_Records from a data source_
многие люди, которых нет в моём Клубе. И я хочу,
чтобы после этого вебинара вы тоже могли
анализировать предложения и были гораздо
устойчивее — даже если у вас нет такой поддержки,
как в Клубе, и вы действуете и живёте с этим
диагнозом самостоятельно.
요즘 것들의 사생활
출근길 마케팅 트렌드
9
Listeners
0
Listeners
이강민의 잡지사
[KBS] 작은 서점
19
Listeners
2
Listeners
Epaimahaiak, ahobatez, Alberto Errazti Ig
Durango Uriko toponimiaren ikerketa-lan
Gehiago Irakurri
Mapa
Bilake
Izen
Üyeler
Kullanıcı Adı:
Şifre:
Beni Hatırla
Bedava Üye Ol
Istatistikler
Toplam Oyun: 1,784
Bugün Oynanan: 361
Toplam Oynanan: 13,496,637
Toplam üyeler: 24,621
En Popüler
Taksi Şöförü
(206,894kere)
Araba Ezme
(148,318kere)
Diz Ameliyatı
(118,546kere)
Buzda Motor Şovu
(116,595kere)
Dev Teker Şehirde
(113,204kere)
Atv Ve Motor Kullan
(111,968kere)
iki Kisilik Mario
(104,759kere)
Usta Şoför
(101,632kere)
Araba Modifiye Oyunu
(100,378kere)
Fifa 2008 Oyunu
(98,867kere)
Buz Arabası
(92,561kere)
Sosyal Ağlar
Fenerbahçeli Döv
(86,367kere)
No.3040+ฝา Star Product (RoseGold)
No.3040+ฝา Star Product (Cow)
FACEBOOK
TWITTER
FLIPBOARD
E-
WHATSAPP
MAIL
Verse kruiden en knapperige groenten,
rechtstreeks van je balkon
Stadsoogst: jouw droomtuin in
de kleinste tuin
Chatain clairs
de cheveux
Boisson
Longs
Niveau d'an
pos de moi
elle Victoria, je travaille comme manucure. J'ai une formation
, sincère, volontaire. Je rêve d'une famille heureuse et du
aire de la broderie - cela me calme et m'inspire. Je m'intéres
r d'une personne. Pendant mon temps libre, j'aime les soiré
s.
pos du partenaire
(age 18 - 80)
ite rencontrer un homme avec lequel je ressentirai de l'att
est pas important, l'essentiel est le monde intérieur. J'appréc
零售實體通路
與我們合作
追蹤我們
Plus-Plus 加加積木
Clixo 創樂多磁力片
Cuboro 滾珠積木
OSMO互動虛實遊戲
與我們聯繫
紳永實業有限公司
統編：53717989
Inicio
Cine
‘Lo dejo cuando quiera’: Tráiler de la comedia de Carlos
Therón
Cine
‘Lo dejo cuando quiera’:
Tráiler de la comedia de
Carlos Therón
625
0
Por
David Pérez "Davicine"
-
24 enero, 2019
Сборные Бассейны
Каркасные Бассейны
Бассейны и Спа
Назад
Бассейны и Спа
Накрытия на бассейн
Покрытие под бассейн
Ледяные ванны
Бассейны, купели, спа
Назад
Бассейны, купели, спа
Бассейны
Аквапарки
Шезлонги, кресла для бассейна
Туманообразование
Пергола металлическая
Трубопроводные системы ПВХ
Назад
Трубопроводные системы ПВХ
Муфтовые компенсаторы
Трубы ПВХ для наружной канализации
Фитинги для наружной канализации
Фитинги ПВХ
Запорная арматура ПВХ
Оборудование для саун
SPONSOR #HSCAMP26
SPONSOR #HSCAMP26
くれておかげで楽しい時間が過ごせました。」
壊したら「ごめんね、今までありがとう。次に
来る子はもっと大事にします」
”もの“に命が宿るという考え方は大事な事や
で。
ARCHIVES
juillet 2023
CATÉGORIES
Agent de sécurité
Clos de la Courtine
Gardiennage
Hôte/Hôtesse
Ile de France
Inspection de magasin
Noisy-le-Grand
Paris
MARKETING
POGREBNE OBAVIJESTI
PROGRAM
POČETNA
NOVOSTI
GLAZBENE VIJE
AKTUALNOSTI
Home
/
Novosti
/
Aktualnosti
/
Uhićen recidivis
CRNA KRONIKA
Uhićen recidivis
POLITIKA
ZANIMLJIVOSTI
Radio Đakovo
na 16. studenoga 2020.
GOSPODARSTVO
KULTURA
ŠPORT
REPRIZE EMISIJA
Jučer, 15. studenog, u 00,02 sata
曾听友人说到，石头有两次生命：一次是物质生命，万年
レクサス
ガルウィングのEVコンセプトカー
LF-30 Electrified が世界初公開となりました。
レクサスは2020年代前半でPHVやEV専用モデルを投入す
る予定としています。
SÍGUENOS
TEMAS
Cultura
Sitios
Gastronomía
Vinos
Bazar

_What this task involves_
Print all records shown above, word for word.

_Answer to this task_
многие люди, которых нет в моём Клубе. И я хочу,
чтобы после этого вебинара вы тоже могли
анализировать предложения и были гораздо
устойчивее — даже если у вас нет такой поддержки,
как в Клубе, и вы действуете и живёте с этим
диагнозом самостоятельно.
요즘 것들의 사생활
출근길 마케팅 트렌드
9
Listeners
0
Listeners
이강민의 잡지사
[KBS] 작은 서점
19
Listeners
2
Listeners
Epaimahaiak, ahobatez, Alberto Errazti Ig
Durango Uriko toponimiaren ikerketa-lan
Gehiago Irakurri
Mapa
Bilake
Izen
Üyeler
Kullanıcı Adı:
Şifre:
Beni Hatırla
Bedava Üye Ol
Istatistikler
Toplam Oyun: 1,784
Bugün Oynanan: 361
Toplam Oynanan: 13,496,637
Toplam üyeler: 24,621
En Popüler
Taksi Şöförü
(206,894kere)
Araba Ezme
(148,318kere)
Diz Ameliyatı
(118,546kere)
Buzda Motor Şovu
(116,595kere)
Dev Teker Şehirde
(113,204kere)
Atv Ve Motor Kullan
(111,968kere)
iki Kisilik Mario
(104,759kere)
Usta Şoför
(101,632kere)
Araba Modifiye Oyunu
(100,378kere)
Fifa 2008 Oyunu
(98,867kere)
Buz Arabası
(92,561kere)
Sosyal Ağlar
Fenerbahçeli Döv
(86,367kere)
No.3040+ฝา Star Product (RoseGold)
No.3040+ฝา Star Product (Cow)
FACEBOOK
TWITTER
FLIPBOARD
E-
WHATSAPP
MAIL
Verse kruiden en knapperige groenten,
rechtstreeks van je balkon
Stadsoogst: jouw droomtuin in
de kleinste tuin
Chatain clairs
de cheveux
Boisson
Longs
Niveau d'an
pos de moi
elle Victoria, je travaille comme manucure. J'ai une formation
, sincère, volontaire. Je rêve d'une famille heureuse et du
aire de la broderie - cela me calme et m'inspire. Je m'intéres
r d'une personne. Pendant mon temps libre, j'aime les soiré
s.
pos du partenaire
(age 18 - 80)
ite rencontrer un homme avec lequel je ressentirai de l'att
est pas important, l'essentiel est le monde intérieur. J'appréc
零售實體通路
與我們合作
追蹤我們
Plus-Plus 加加積木
Clixo 創樂多磁力片
Cuboro 滾珠積木
OSMO互動虛實遊戲
與我們聯繫
紳永實業有限公司
統編：53717989
Inicio
Cine
‘Lo dejo cuando quiera’: Tráiler de la comedia de Carlos
Therón
Cine
‘Lo dejo cuando quiera’:
Tráiler de la comedia de
Carlos Therón
625
0
Por
David Pérez "Davicine"
-
24 enero, 2019
Сборные Бассейны
Каркасные Бассейны
Бассейны и Спа
Назад
Бассейны и Спа
Накрытия на бассейн
Покрытие под бассейн
Ледяные ванны
Бассейны, купели, спа
Назад
Бассейны, купели, спа
Бассейны
Аквапарки
Шезлонги, кресла для бассейна
Туманообразование
Пергола металлическая
Трубопроводные системы ПВХ
Назад
Трубопроводные системы ПВХ
Муфтовые компенсаторы
Трубы ПВХ для наружной канализации
Фитинги для наружной канализации
Фитинги ПВХ
Запорная арматура ПВХ
Оборудование для саун
SPONSOR #HSCAMP26
SPONSOR #HSCAMP26
くれておかげで楽しい時間が過ごせました。」
壊したら「ごめんね、今までありがとう。次に
来る子はもっと大事にします」
”もの“に命が宿るという考え方は大事な事や
で。
ARCHIVES
juillet 2023
CATÉGORIES
Agent de sécurité
Clos de la Courtine
Gardiennage
Hôte/Hôtesse
Ile de France
Inspection de magasin
Noisy-le-Grand
Paris
MARKETING
POGREBNE OBAVIJESTI
PROGRAM
POČETNA
NOVOSTI
GLAZBENE VIJE
AKTUALNOSTI
Home
/
Novosti
/
Aktualnosti
/
Uhićen recidivis
CRNA KRONIKA
Uhićen recidivis
POLITIKA
ZANIMLJIVOSTI
Radio Đakovo
na 16. studenoga 2020.
GOSPODARSTVO
KULTURA
ŠPORT
REPRIZE EMISIJA
Jučer, 15. studenog, u 00,02 sata
曾听友人说到，石头有两次生命：一次是物质生命，万年
レクサス
ガルウィングのEVコンセプトカー
LF-30 Electrified が世界初公開となりました。
レクサスは2020年代前半でPHVやEV専用モデルを投入す
る予定としています。
SÍGUENOS
TEMAS
Cultura
Sitios
Gastronomía
Vinos
Bazar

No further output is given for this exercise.